**EXERCISE TASK**: Reproduce every line of the records below verbatim, changing nothing.
━━ ENTRIES PROVIDED ━━
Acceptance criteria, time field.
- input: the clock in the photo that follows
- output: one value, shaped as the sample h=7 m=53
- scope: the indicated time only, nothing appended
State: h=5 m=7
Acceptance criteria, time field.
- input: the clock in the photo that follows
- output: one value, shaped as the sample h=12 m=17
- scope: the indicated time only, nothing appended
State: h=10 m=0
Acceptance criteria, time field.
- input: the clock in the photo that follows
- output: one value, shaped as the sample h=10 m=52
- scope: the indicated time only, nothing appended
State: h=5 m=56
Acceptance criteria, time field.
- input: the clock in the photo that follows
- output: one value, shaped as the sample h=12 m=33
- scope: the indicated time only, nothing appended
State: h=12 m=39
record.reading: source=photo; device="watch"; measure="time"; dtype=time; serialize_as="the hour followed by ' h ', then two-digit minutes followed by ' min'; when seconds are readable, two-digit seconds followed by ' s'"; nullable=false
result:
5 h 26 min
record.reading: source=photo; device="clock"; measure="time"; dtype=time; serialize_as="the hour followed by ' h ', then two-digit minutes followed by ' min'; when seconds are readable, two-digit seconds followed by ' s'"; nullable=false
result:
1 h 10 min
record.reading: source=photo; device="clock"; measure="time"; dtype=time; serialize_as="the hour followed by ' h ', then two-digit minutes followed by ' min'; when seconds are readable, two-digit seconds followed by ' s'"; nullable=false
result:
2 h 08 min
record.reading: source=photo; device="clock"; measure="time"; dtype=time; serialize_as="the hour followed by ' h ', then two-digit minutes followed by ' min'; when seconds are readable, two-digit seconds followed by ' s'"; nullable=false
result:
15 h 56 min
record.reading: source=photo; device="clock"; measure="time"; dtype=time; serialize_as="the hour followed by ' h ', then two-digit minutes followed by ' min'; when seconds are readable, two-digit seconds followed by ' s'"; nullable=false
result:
━━━
**RIGHT ANSWER**:
Acceptance criteria, time field.
- input: the clock in the photo that follows
- output: one value, shaped as the sample h=7 m=53
- scope: the indicated time only, nothing appended
State: h=5 m=7
Acceptance criteria, time field.
- input: the clock in the photo that follows
- output: one value, shaped as the sample h=12 m=17
- scope: the indicated time only, nothing appended
State: h=10 m=0
Acceptance criteria, time field.
- input: the clock in the photo that follows
- output: one value, shaped as the sample h=10 m=52
- scope: the indicated time only, nothing appended
State: h=5 m=56
Acceptance criteria, time field.
- input: the clock in the photo that follows
- output: one value, shaped as the sample h=12 m=33
- scope: the indicated time only, nothing appended
State: h=12 m=39
record.reading: source=photo; device="watch"; measure="time"; dtype=time; serialize_as="the hour followed by ' h ', then two-digit minutes followed by ' min'; when seconds are readable, two-digit seconds followed by ' s'"; nullable=false
result:
5 h 26 min
record.reading: source=photo; device="clock"; measure="time"; dtype=time; serialize_as="the hour followed by ' h ', then two-digit minutes followed by ' min'; when seconds are readable, two-digit seconds followed by ' s'"; nullable=false
result:
1 h 10 min
record.reading: source=photo; device="clock"; measure="time"; dtype=time; serialize_as="the hour followed by ' h ', then two-digit minutes followed by ' min'; when seconds are readable, two-digit seconds followed by ' s'"; nullable=false
result:
2 h 08 min
record.reading: source=photo; device="clock"; measure="time"; dtype=time; serialize_as="the hour followed by ' h ', then two-digit minutes followed by ' min'; when seconds are readable, two-digit seconds followed by ' s'"; nullable=false
result:
15 h 56 min
record.reading: source=photo; device="clock"; measure="time"; dtype=time; serialize_as="the hour followed by ' h ', then two-digit minutes followed by ' min'; when seconds are readable, two-digit seconds followed by ' s'"; nullable=false
result:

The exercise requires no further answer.